Wo man auch fragt: Das fast 30 Euro teure Ticket wird nur höchst zögerlich
nachgefragt. In Gelsenkirchen könnten es rund 60 000 Menschen nutzen, aber
nur 3458 haben bislang eines. Bochum hätte 50 000
Anspruchsberechtigte, dort wurden aber erst 3970 Tickets geordert. Schlusslicht
in ersten Umfragen ist Duisburg: Die dortige DVG hat bislang 3382 Sozialtickets
verkauft. Mindestens 95 000 Menschen hätten einen Anspruch auf das Ticket.
„Die Absatzzahlen sind mehr als bescheiden“, findet Heiko Holtgrave. Die Gründe liegen für ihn auf der Hand: „Es
wurde am Bedarf vorbeigeplant.“ Mobilität bleibe weiterhin ein Luxusartikel,
ärgern sich die Unterzeichner eines Aufrufs für ein günstigeres Sozialticket:
Mietervereine, Arbeitslosenzentren, Gewerkschaften und Sozialforen, Grüne und
Linke überall aus dem Ruhrgebiet.
5000 rote Anstecker haben sie in Dortmund
herstellen lassen, damit Ticketbesitzer und solche, die sich keinen Fahrschein
leisten können, künftig zusammenfinden. Ein Plakat soll entstehen, an eine
Mitfahrerbörse im Internet ist gedacht.

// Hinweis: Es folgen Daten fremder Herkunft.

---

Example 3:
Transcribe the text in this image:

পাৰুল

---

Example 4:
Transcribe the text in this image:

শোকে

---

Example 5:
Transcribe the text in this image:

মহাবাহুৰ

Die Aktion habe weitgehend symbolischen
Charakter, sagt Holtgrave, der wirtschaftliche
Schaden für die verkehrsbetriebe werde sich in
Grenzen halten. „Aber wir wollen politisch klar machen, dass man dieses Thema
ernster nehmen muss“. Und ein bisschen erinnert es die „ein, zweiÄlteren“ in den Initiativen ja auch an frühere Zeiten.
Mit den „Rote-Punkt-Aktionen“ der frühen 70er Jahren
im vergangenen Jahrhundert gelang es zum Teil, Fahrpreiserhöhungen
zurückzudrehen.
24.01.2012 | 19:04 Uhr
Der Praxisstart des VRR-Sozialtickets passt zur
Vorgeschichte: Irgendwie will das an sich gut gemeinte Projekt, das auch den
ärmeren Menschen in der Region Mobilität ermöglichen soll, nicht gelingen.

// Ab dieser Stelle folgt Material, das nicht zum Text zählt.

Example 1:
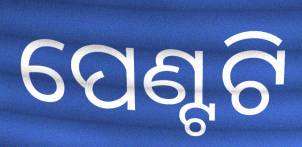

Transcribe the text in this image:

ପେଣ୍ଟଟି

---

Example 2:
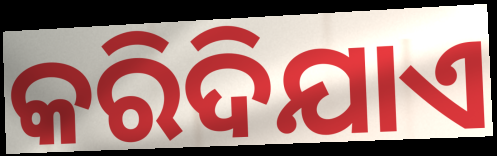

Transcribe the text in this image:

କରିଦିଯାଏ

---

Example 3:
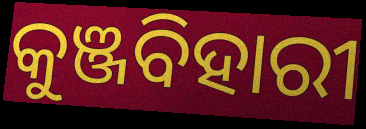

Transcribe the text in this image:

କୁଞ୍ଜବିହାରୀ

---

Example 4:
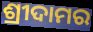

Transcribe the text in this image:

ଶ୍ରୀଦାମର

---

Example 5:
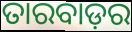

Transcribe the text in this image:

ତାରବାଡ଼ରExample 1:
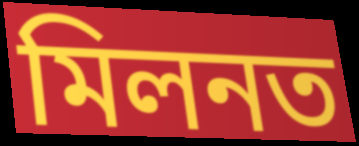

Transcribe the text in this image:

মিলনত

Zuerst wurde lange in den Gremien gestritten, ob es überhaupt einen
Sozial-Fahrschein geben soll. Dann entschlossen sich mehrere Kommunen im
Verbundgebiet, es gar nicht erst einzuführen. Und auch der aktuelle Blick auf
die Verkaufszahlen des seit November erhältlichen Fahrscheins sorgt für wenig
Optimismus: Nicht einmal fünf Prozent derjenigen, die Anspruch darauf hätten,
greifen beim Sozialticket zu. Mit 14 Prozent hatte man gerechnet.
Immerhin: Die Nachfrage steigt langsam; aber man ist durchaus versucht,
schon jetzt von einem Ladenhüter zu sprechen.
Beim VRR will man vorerst Ruhe bewahren und verweist darauf, dass die
Testphase für das Sozialticket schließlich ein Jahr läuft. Dennoch wird es Zeit
für die Ticketmanager, sich Gedanken über das Warum zu machen. Der Hauptgrund
für das sich anbahnende Verkaufsdesaster liegt eigentlich auf der Hand: Selbst
29,90 Euro sind für Menschen ohne jede finanzielle Reserve offenkundig ein zu
hoher Preis für ein bisschen Mobilität.